Data in this exercise Start Marker

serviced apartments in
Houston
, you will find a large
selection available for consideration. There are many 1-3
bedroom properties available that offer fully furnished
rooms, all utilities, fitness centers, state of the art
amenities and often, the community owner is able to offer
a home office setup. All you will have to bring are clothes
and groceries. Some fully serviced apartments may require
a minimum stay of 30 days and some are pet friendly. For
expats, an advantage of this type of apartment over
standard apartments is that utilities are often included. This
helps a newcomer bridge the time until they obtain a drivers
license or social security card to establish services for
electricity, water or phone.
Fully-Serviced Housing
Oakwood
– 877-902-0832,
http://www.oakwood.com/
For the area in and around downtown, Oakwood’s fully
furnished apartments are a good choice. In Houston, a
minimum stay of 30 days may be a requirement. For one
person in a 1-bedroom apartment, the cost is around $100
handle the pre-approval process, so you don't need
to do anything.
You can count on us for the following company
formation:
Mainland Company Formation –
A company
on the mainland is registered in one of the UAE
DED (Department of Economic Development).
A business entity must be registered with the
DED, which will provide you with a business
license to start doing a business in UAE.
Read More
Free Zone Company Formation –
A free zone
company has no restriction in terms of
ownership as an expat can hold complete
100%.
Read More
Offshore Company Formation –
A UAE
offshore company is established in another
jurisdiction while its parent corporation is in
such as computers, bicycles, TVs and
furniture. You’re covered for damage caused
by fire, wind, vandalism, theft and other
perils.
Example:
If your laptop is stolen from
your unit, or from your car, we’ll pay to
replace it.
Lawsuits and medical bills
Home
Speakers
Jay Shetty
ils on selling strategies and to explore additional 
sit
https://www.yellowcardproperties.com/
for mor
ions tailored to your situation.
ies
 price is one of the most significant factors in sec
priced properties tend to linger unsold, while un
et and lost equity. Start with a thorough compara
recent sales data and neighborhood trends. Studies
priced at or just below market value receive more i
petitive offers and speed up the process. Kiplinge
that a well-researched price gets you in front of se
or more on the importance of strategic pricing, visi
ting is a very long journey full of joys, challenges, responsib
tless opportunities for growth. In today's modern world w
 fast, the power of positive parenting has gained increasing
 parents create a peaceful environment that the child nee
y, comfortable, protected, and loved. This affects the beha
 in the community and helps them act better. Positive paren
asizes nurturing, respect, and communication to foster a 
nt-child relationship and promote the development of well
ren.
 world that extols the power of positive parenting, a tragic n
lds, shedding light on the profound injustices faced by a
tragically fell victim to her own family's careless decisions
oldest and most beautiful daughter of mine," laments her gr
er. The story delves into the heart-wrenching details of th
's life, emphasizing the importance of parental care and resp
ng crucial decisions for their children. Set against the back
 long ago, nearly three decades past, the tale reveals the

Data in this exercise End Marker

#### [Work task]
Each line above is to be repeated exactly.

#### [Result below]
serviced apartments in
Houston
, you will find a large
selection available for consideration. There are many 1-3
bedroom properties available that offer fully furnished
rooms, all utilities, fitness centers, state of the art
amenities and often, the community owner is able to offer
a home office setup. All you will have to bring are clothes
and groceries. Some fully serviced apartments may require
a minimum stay of 30 days and some are pet friendly. For
expats, an advantage of this type of apartment over
standard apartments is that utilities are often included. This
helps a newcomer bridge the time until they obtain a drivers
license or social security card to establish services for
electricity, water or phone.
Fully-Serviced Housing
Oakwood
– 877-902-0832,
http://www.oakwood.com/
For the area in and around downtown, Oakwood’s fully
furnished apartments are a good choice. In Houston, a
minimum stay of 30 days may be a requirement. For one
person in a 1-bedroom apartment, the cost is around $100
handle the pre-approval process, so you don't need
to do anything.
You can count on us for the following company
formation:
Mainland Company Formation –
A company
on the mainland is registered in one of the UAE
DED (Department of Economic Development).
A business entity must be registered with the
DED, which will provide you with a business
license to start doing a business in UAE.
Read More
Free Zone Company Formation –
A free zone
company has no restriction in terms of
ownership as an expat can hold complete
100%.
Read More
Offshore Company Formation –
A UAE
offshore company is established in another
jurisdiction while its parent corporation is in
such as computers, bicycles, TVs and
furniture. You’re covered for damage caused
by fire, wind, vandalism, theft and other
perils.
Example:
If your laptop is stolen from
your unit, or from your car, we’ll pay to
replace it.
Lawsuits and medical bills
Home
Speakers
Jay Shetty
ils on selling strategies and to explore additional 
sit
https://www.yellowcardproperties.com/
for mor
ions tailored to your situation.
ies
 price is one of the most significant factors in sec
priced properties tend to linger unsold, while un
et and lost equity. Start with a thorough compara
recent sales data and neighborhood trends. Studies
priced at or just below market value receive more i
petitive offers and speed up the process. Kiplinge
that a well-researched price gets you in front of se
or more on the importance of strategic pricing, visi
ting is a very long journey full of joys, challenges, responsib
tless opportunities for growth. In today's modern world w
 fast, the power of positive parenting has gained increasing
 parents create a peaceful environment that the child nee
y, comfortable, protected, and loved. This affects the beha
 in the community and helps them act better. Positive paren
asizes nurturing, respect, and communication to foster a 
nt-child relationship and promote the development of well
ren.
 world that extols the power of positive parenting, a tragic n
lds, shedding light on the profound injustices faced by a
tragically fell victim to her own family's careless decisions
oldest and most beautiful daughter of mine," laments her gr
er. The story delves into the heart-wrenching details of th
's life, emphasizing the importance of parental care and resp
ng crucial decisions for their children. Set against the back
 long ago, nearly three decades past, the tale reveals the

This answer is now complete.